== Document section ==

In Sir Thomas Littleton’s (1407-1481) time, materials for the study of law were scarce. Littleton orginally wrote the Tenures in order to help his son in his study of the law. It soon became the standard legal textbook on property law.

 
 
 

 
 
 
 

 
 
 

 
 
 
 
 
 
 

 

Sir Thomas Littleton. Les tenures de Monsieur Littleton. London: Richard Tottel, 1591

This edition of the Tenures is particularly well suited to the student. Its size allows it to be relatively cheap as well as portable, and the extra wide margins allow for copious note taking. This copy has clearly passed through the hands of multiple owners, each of whom had plenty of room for annotations.

 
 

Sir Thomas Littleton. Littleton’s tenures, in French and English. London: Printed by John Streater, James Flesher, and Henry Twyford [et al.], 1671.

This pocket edition presents Littleton in the original Law French side-by-side with the English translation. After the Norman Conquest in 1066, Law French became the official language of the English courts for nearly 700 years. Near the end of this period, when Law French had all but ceased to be a spoken language, bilingual volumes like this were especially popular. They allowed the student to study the content of the law while also brushing up on the language skills that were still needed.

 
 

Sir Thomas Littleton. Littleton’s tenures: with notes explanatory of the text of Littleton, and showing the recent alterations in the law. London: R. Hastings, 1846.

===

• [Required tasks]:
A. Answer these questions using the passage on Littleton's Tenures:
(i) Why did Littleton originally write the Tenures?
(ii) What feature of the 1591 edition allows for copious note taking?
(iii) For about how long was Law French the official language of the English courts?
B. Please extract word for word the part of the passage on Littleton's Tenures from "This pocket edition" up to and including "were still needed.".

== Recorded information ==

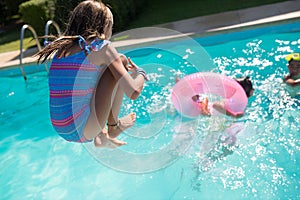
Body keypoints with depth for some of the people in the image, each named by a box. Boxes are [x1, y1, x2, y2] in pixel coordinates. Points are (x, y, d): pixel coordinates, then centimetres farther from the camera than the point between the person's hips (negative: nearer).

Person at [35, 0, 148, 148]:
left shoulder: (62, 48, 12)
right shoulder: (101, 47, -7)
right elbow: (134, 93, -12)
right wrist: (140, 72, 11)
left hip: (60, 129, 7)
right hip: (83, 132, -7)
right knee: (121, 60, 2)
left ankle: (102, 135, 22)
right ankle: (113, 127, 12)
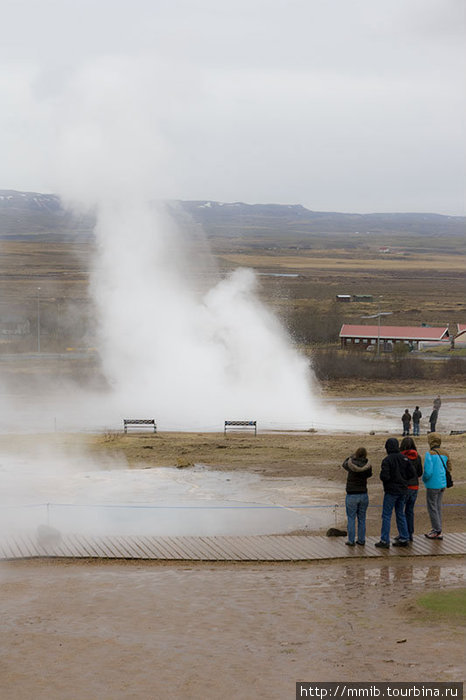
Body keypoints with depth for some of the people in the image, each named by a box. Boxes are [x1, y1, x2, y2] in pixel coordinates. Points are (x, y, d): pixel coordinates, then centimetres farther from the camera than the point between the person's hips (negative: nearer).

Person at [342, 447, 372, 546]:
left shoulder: (351, 464, -13)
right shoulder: (367, 466, -7)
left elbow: (344, 464, 9)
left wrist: (352, 456, 21)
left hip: (352, 495, -3)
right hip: (363, 494, 3)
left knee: (351, 518, 5)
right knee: (362, 518, 12)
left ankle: (351, 540, 4)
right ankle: (361, 539, 15)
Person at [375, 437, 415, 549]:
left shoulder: (387, 460, -16)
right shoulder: (404, 458, 3)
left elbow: (384, 476, -22)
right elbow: (411, 473, 3)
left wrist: (383, 479, 0)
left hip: (391, 490, -6)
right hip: (403, 490, 6)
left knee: (386, 515, -1)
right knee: (400, 514, 15)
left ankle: (384, 541, -2)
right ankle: (404, 538, 16)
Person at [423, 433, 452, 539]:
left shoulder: (430, 454, -16)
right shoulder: (445, 454, 5)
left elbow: (428, 472, -22)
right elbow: (449, 468, 9)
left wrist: (424, 479, -2)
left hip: (433, 485, -7)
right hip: (442, 485, 7)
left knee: (432, 508, 2)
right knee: (438, 507, 16)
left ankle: (437, 531, 4)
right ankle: (437, 530, 22)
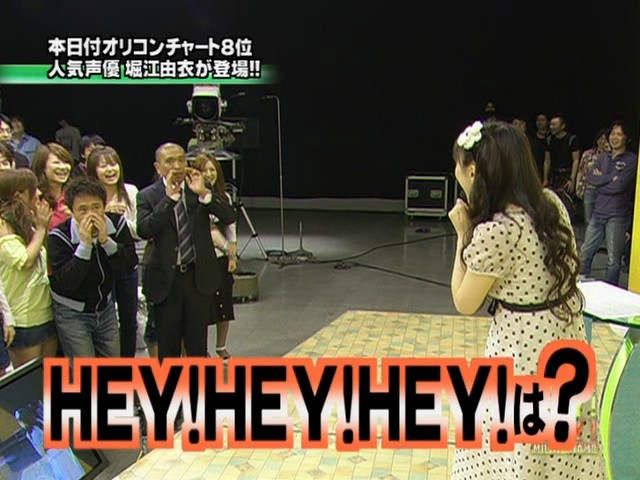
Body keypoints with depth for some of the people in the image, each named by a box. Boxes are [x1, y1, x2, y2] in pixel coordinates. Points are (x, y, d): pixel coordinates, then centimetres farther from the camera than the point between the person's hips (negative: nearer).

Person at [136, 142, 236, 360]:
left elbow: (230, 217, -9)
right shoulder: (148, 196, -3)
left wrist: (204, 193, -20)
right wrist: (169, 198, -23)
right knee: (167, 344, 10)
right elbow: (144, 230, -19)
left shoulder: (200, 190, 1)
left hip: (199, 277, 1)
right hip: (166, 279, -1)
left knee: (197, 342, 11)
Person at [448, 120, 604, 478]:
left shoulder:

===

• [Task solutions]:
A.
(i) To help his son in his study of the law.
(ii) Its extra wide margins.
(iii) Nearly 700 years.

B.
This pocket edition presents Littleton in the original Law French side-by-side with the English translation. After the Norman Conquest in 1066, Law French became the official language of the English courts for nearly 700 years. Near the end of this period, when Law French had all but ceased to be a spoken language, bilingual volumes like this were especially popular. They allowed the student to study the content of the law while also brushing up on the language skills that were still needed.